If Central Casting looked to fill that role, it would veer away from New York and Hollywood and head straight to Sunnyside and the Googleplex, where Larry Page and Sergey Brin reside, plotting some fresh assault on the traditional-media turf.

A couple of years back, Dolan was making an attempt to save his ill-fated DBS gambit Voom from being sold off, after a majority of the Cablevision board, including his son and Cablevision CEO Jimmy Dolan, turned against a venture that was bleeding millions. Back then, Malone, himself a member of the Cablevision board, summed up the elder Dolan’s dilemma in our pages: “The problem is, he’s a public company, and, to play the cards as hard as Chuck plays the cards, you have to be private.”

Given Dolan’s predilection for high-stakes poker, a privately held Cablevision will soon be wheeling and dealing.

With a News Corp. board long in lockstep with his leadership, Murdoch has incredible leeway to nimbly make a swashbuckler gambit, such as the $5 billion Dow Jones bid that would give him that crown jewel of journalism—The Wall Street Journal.

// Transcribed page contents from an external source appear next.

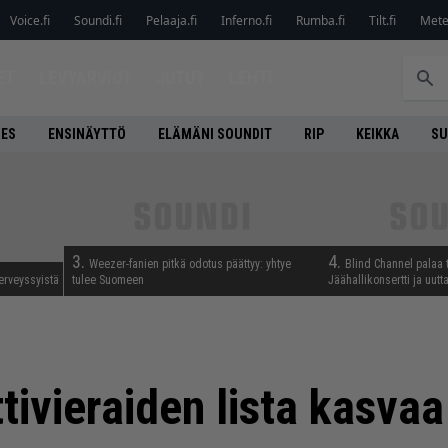
Voice.fi
Soundi.fi
Pelaaja.fi
Inferno.fi
Rumba.fi
Tilt.fi
Metel
ET
LEVYARVIOT
JUTUT
LEHTI
NES
ENSINÄYTTÖ
ELÄMÄNI SOUNDIT
RIP
KEIKKA
SU
3.
4.
Weezer-fanien pitkä odotus päättyy: yhtye
Blind Channel palaa 
erveyssyistä
tulee Suomeen
Jäähallikonsertti ja uut
tivieraiden lista kasvaa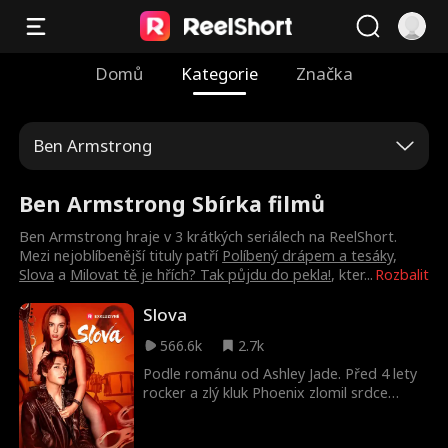
Domů
Kategorie
Značka
Ben Armstrong
Ben Armstrong Sbírka filmů
Ben Armstrong hraje v 3 krátkých seriálech na ReelShort.
Mezi nejoblíbenější tituly patří
Políbený drápem a tesáky
,
Slova
a
Milovat tě je hřích? Tak půjdu do pekla!
, kter
...
Rozbalit
Slova
566.6k
2.7k
Podle románu od Ashley Jade. Před 4 lety
rocker a zlý kluk Phoenix zlomil srdce
šprtce a hodné holce Lennon a ukradl její
píseň, aby unikl svému násilnickému otci.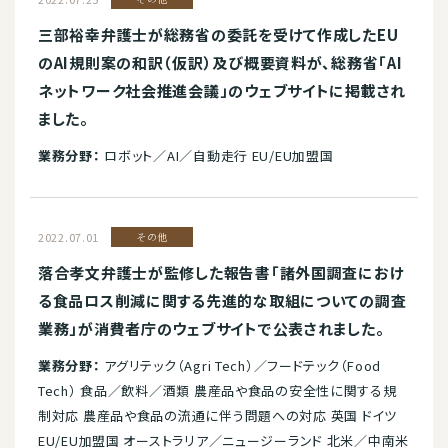
三部裕幸弁護士が総務省の委託を受けて作成したEU
のAI規則案の和訳（仮訳）及び概要資料が、総務省「AI
ネットワーク社会推進会議」のウェブサイトに掲載され
ました。
業務分野：
ロボット／AI／自動走行 EU/EU加盟国
2022.07.01
その他
落合孝文弁護士が監修した報告書「諸外国調査におけ
る食品ロス削減に関する先進的な取組についての調査
業務」が消費者庁のウェブサイトで公表されました。
業務分野：
アグリテック（Agri Tech）／フードテック（Food
Tech） 食品／飲料／酒類 農産品や食品の安全性に関する規
制対応 農産品や食品の流通に伴う問題への対応 英国 ドイツ
EU/EU加盟国 オーストラリア／ニュージーランド 北米／中南米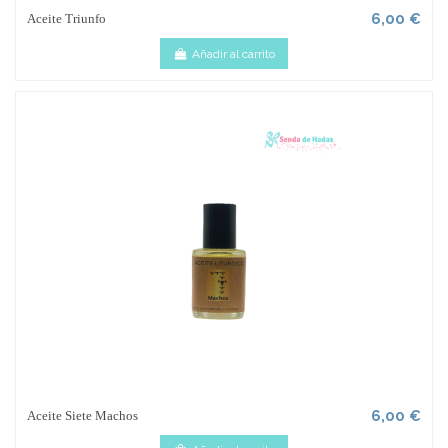
6,00 €
Aceite Triunfo
Añadir al carrito
6,00 €
Aceite Siete Machos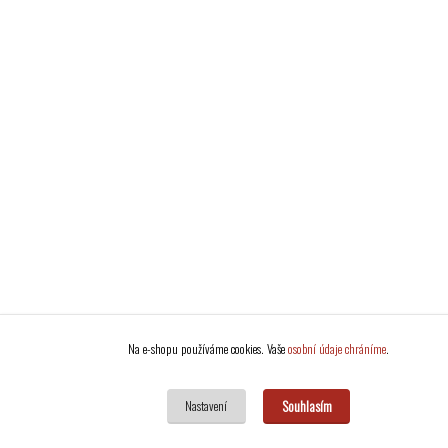
Na e-shopu používáme cookies. Vaše
osobní údaje chráníme
.
Souhlasím
Nastavení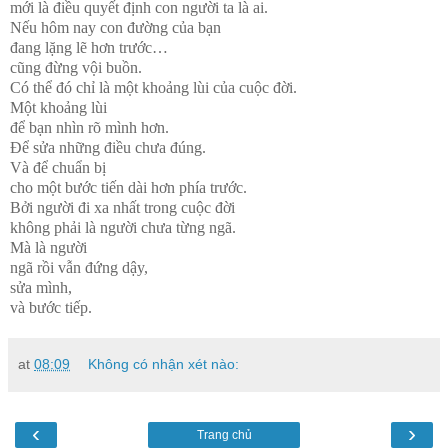
mới là điều quyết định con người ta là ai.
Nếu hôm nay con đường của bạn
đang lặng lẽ hơn trước…
cũng đừng vội buồn.
Có thể đó chỉ là một khoảng lùi của cuộc đời.
Một khoảng lùi
để bạn nhìn rõ mình hơn.
Để sửa những điều chưa đúng.
Và để chuẩn bị
cho một bước tiến dài hơn phía trước.
Bởi người đi xa nhất trong cuộc đời
không phải là người chưa từng ngã.
Mà là người
ngã rồi vẫn đứng dậy,
sửa mình,
và bước tiếp.
at
08:09
Không có nhận xét nào:
‹
›
Trang chủ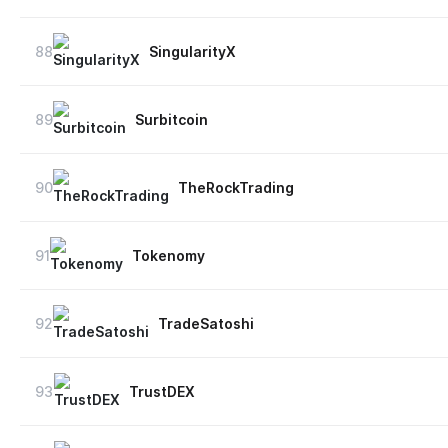
88
SingularityX
89
Surbitcoin
90
TheRockTrading
91
Tokenomy
92
TradeSatoshi
93
TrustDEX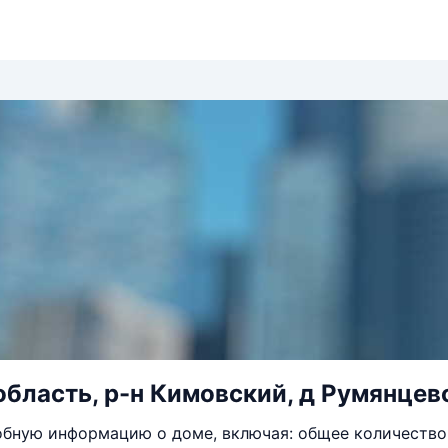
область, р-н Кимовский, д Румянцево
бную информацию о доме, включая: общее количество 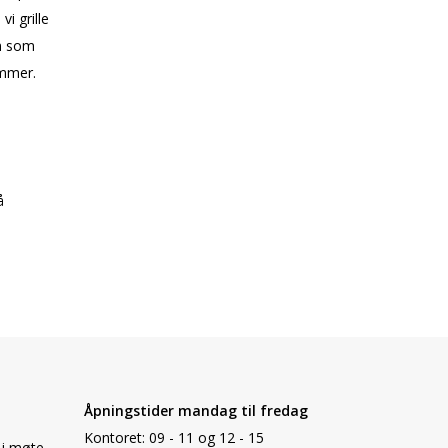
i grille
em som
ommer.
å
Åpningstider mandag til fredag
Kontoret:
09 - 11 og 12 - 15
 i møte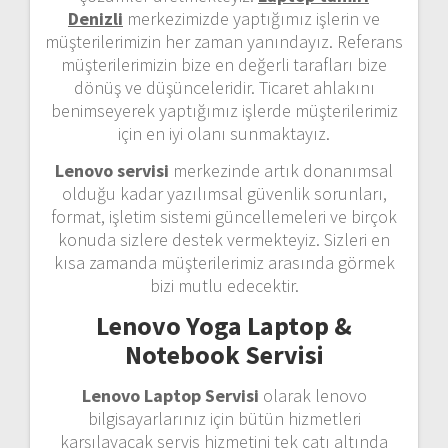
Denizli
merkezimizde yaptığımız işlerin ve
müşterilerimizin her zaman yanındayız. Referans
müşterilerimizin bize en değerli tarafları bize
dönüş ve düşünceleridir. Ticaret ahlakını
benimseyerek yaptığımız işlerde müşterilerimiz
için en iyi olanı sunmaktayız.
Lenovo servisi
merkezinde artık donanımsal
olduğu kadar yazılımsal güvenlik sorunları,
format, işletim sistemi güncellemeleri ve birçok
konuda sizlere destek vermekteyiz. Sizleri en
kısa zamanda müşterilerimiz arasında görmek
bizi mutlu edecektir.
Lenovo Yoga
Laptop &
Notebook Servisi
Lenovo Laptop Servisi
olarak lenovo
bilgisayarlarınız için bütün hizmetleri
karşılayacak servis hizmetini tek çatı altında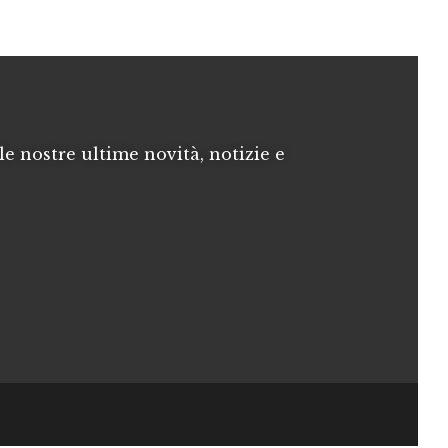
le nostre ultime novità, notizie e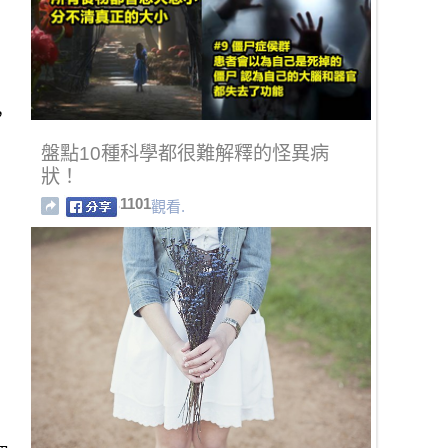
，
盤點10種科學都很難解釋的怪異病
狀！
1101
觀看.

If successful, the acquisition would fuel his global media efforts, extending his broadband push to the soon-to-launch Fox financial network. First, of course, he must convince the 40 or so disparate members of the Dow Jones-controlling Bancroft family that he will not only line their respective pockets with treasures but preserve the company’s legacy of quality.

Defining “quality” is a relative thing. At a financial conference last February, Murdoch was asked about making the Journal, et al, a part of the News Corp. empire. While first feigning that he “was cooling” to such a play, he then offered insight as to how he’d change the franchise. The Web, he sniffed, has “taken the urgency and excitement” out of “normal Journal stories.” He was bored with the paper’s news features and such, stories he admitted he seldom read.

But Murdoch sees opportunity in a direct assault on The New York Times’ national edition with “much more significant world and national” coverage. An interesting idea, and no doubt one of a host of shifts Murdoch would put into play if given the ammunition. My educated guess is, he’d use the Journal to push his political and financial agendas, too.

After all, isn’t that what buccaneers and wildcatters do?